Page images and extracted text
━━━

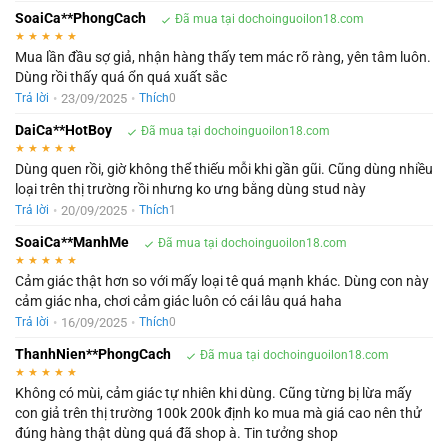
SoaiCa**PhongCach
Đã mua tại dochoinguoilon18.com
★
★
★
★
★
Mua lần đầu sợ giả, nhận hàng thấy tem mác rõ ràng, yên tâm luôn.
Dùng rồi thấy quá ổn quá xuất sắc
•
23/09/2025
•
Trả lời
Thích
0
DaiCa**HotBoy
Đã mua tại dochoinguoilon18.com
★
★
★
★
★
Dùng quen rồi, giờ không thể thiếu mỗi khi gần gũi. Cũng dùng nhiều
loại trên thị trường rồi nhưng ko ưng bằng dùng stud này
•
20/09/2025
•
Trả lời
Thích
1
SoaiCa**ManhMe
Đã mua tại dochoinguoilon18.com
★
★
★
★
★
Cảm giác thật hơn so với mấy loại tê quá mạnh khác. Dùng con này
cảm giác nha, chơi cảm giác luôn có cái lâu quá haha
•
16/09/2025
•
Trả lời
Thích
0
ThanhNien**PhongCach
Đã mua tại dochoinguoilon18.com
★
★
★
★
★
Không có mùi, cảm giác tự nhiên khi dùng. Cũng từng bị lừa mấy
con giả trên thị trường 100k 200k định ko mua mà giá cao nên thử
đúng hàng thật dùng quá đã shop à. Tin tưởng shop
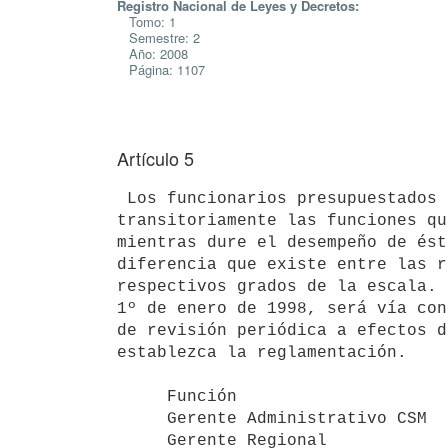
Registro Nacional de Leyes y Decretos:
Tomo: 1
Semestre: 2
Año: 2008
Página: 1107
Artículo 5
 Los funcionarios presupuestados o contratados, a quienes se asigne

transitoriamente las funciones qu
mientras dure el desempeño de ést
diferencia que existe entre las r
respectivos grados de la escala. 
1º de enero de 1998, será vía con
de revisión periódica a efectos d
establezca la reglamentación.

     Función                           GEPU     Cant.

     Gerente Administrativo CSM        57 ***     1

     Gerente Regional                  55 **      5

━━━

Work to complete:
Print every entry above again without changing a word, and omit the pictures.

Result for this exercise:
SoaiCa**PhongCach
Đã mua tại dochoinguoilon18.com
★
★
★
★
★
Mua lần đầu sợ giả, nhận hàng thấy tem mác rõ ràng, yên tâm luôn.
Dùng rồi thấy quá ổn quá xuất sắc
•
23/09/2025
•
Trả lời
Thích
0
DaiCa**HotBoy
Đã mua tại dochoinguoilon18.com
★
★
★
★
★
Dùng quen rồi, giờ không thể thiếu mỗi khi gần gũi. Cũng dùng nhiều
loại trên thị trường rồi nhưng ko ưng bằng dùng stud này
•
20/09/2025
•
Trả lời
Thích
1
SoaiCa**ManhMe
Đã mua tại dochoinguoilon18.com
★
★
★
★
★
Cảm giác thật hơn so với mấy loại tê quá mạnh khác. Dùng con này
cảm giác nha, chơi cảm giác luôn có cái lâu quá haha
•
16/09/2025
•
Trả lời
Thích
0
ThanhNien**PhongCach
Đã mua tại dochoinguoilon18.com
★
★
★
★
★
Không có mùi, cảm giác tự nhiên khi dùng. Cũng từng bị lừa mấy
con giả trên thị trường 100k 200k định ko mua mà giá cao nên thử
đúng hàng thật dùng quá đã shop à. Tin tưởng shop
Registro Nacional de Leyes y Decretos:
Tomo: 1
Semestre: 2
Año: 2008
Página: 1107
Artículo 5
 Los funcionarios presupuestados o contratados, a quienes se asigne

transitoriamente las funciones qu
mientras dure el desempeño de ést
diferencia que existe entre las r
respectivos grados de la escala. 
1º de enero de 1998, será vía con
de revisión periódica a efectos d
establezca la reglamentación.

     Función                           GEPU     Cant.

     Gerente Administrativo CSM        57 ***     1

     Gerente Regional                  55 **      5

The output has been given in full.